Nanoestructuras de PVDF para mejorar el enfriamiento
Los investigadores han utilizado fluoruro de polivinilideno, conocido como PVDF, un polímero con una elevada capacidad para emitir calor en el infrarrojo.
El material se estructura mediante moldes nanoporosos de óxido de aluminio anodizado, conocidos como 3D-AAO. Esta técnica permite controlar la geometría interna de las nanoestructuras, un factor determinante para modificar sus propiedades ópticas y mejorar su comportamiento como refrigerador radiativo.
Según explica Cristina Vicente, investigadora del IMN-CNM-CSIC, el PVDF combina propiedades especialmente interesantes para este tipo de aplicaciones, entre ellas su capacidad para emitir calor en el infrarrojo, su resistencia a la radiación ultravioleta y su carácter hidrófobo.
Además, el material mantiene su estabilidad frente a la humedad y presenta características que favorecen su utilización en aplicaciones exteriores.
El material llegó a reducir 12,9 ºC la temperatura
Los investigadores probaron el comportamiento del nanomaterial en condiciones reales durante el verano de 2025. Los ensayos se realizaron en la azotea del Instituto de Micro y Nanotecnología del CSIC en Tres Cantos.
Antes de las pruebas, el material fue sometido a diferentes procesos de enfriamiento y a un tratamiento con radiación ultravioleta destinado a aumentar su reflectancia solar mediante el blanqueamiento del material.
En las condiciones más favorables, caracterizadas por días cálidos, secos y con una elevada radiación solar, la superficie tratada consiguió reducir su temperatura hasta 12,9 ºC respecto a una muestra de referencia sin recubrimiento.
Los resultados experimentales coincidieron con las predicciones teóricas realizadas por el equipo investigador.
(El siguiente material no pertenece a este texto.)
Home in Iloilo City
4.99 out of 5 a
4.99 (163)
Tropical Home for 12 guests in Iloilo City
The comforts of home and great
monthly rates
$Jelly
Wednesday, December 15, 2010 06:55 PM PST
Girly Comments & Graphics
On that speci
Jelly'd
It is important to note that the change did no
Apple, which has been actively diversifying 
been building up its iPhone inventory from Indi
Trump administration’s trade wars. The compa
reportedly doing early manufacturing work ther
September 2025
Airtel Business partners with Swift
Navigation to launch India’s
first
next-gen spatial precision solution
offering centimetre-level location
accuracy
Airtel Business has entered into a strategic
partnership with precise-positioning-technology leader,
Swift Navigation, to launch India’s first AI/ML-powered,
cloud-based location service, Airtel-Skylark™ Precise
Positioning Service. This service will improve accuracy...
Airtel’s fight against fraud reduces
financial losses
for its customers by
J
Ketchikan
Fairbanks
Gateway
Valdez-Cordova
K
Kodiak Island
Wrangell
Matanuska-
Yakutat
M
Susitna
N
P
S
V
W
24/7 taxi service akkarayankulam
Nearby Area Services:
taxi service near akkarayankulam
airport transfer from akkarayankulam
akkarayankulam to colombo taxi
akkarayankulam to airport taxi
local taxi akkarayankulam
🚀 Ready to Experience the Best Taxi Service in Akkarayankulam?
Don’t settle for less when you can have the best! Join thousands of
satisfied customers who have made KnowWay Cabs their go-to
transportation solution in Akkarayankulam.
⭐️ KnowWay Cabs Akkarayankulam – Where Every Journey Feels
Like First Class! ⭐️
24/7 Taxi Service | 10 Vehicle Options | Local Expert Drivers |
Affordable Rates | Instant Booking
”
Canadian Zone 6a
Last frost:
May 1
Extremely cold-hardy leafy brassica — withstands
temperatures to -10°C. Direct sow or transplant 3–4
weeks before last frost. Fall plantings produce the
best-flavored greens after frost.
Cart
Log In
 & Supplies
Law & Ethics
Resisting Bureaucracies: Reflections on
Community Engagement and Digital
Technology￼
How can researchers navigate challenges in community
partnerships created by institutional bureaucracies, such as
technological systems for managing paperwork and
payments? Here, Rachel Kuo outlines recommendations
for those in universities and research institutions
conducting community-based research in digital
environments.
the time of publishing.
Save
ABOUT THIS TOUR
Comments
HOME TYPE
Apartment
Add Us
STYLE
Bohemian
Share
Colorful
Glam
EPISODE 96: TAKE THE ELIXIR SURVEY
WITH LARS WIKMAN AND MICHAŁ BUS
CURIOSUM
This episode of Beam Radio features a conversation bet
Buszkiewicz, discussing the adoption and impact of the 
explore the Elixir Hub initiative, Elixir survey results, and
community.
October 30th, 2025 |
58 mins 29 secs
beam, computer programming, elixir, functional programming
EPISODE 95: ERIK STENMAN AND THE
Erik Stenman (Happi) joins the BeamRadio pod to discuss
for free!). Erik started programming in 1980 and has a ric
Una posible aplicación en edificios y dispositivos electrónicos
El principal avance del estudio se encuentra, según sus responsables, en la estrategia desarrollada para fabricar nanoestructuras poliméricas tridimensionales destinadas a sistemas de refrigeración radiativa de alto rendimiento.
La tecnología todavía se encuentra en una fase de desarrollo, por lo que sus posibles aplicaciones comerciales requieren investigación adicional. Sin embargo, el método de fabricación utilizado podría adaptarse a procesos industriales.
Los investigadores apuntan a posibles usos futuros en cubiertas y fachadas de edificios, dispositivos electrónicos, vehículos y sistemas de gestión térmica personal.
El objetivo sería reducir la necesidad de recurrir a sistemas activos de refrigeración y, con ello, disminuir el consumo energético y las emisiones asociadas a la utilización del aire acondicionado.
Una alternativa para reducir la demanda energética
El desarrollo de materiales capaces de refrigerar superficies de forma pasiva abre una vía de investigación ante el aumento de las necesidades de climatización. Frente a las tecnologías convencionales, estos sistemas pretenden aprovechar directamente las propiedades ópticas de determinados materiales y la capacidad de la atmósfera para dejar escapar parte de la radiación térmica.
El equipo del CSIC considera que la nueva estrategia de fabricación puede facilitar el desarrollo de futuras soluciones de refrigeración radiativa con aplicaciones en distintos ámbitos, aunque todavía será necesario continuar investigando para determinar su comportamiento y viabilidad a mayor escala.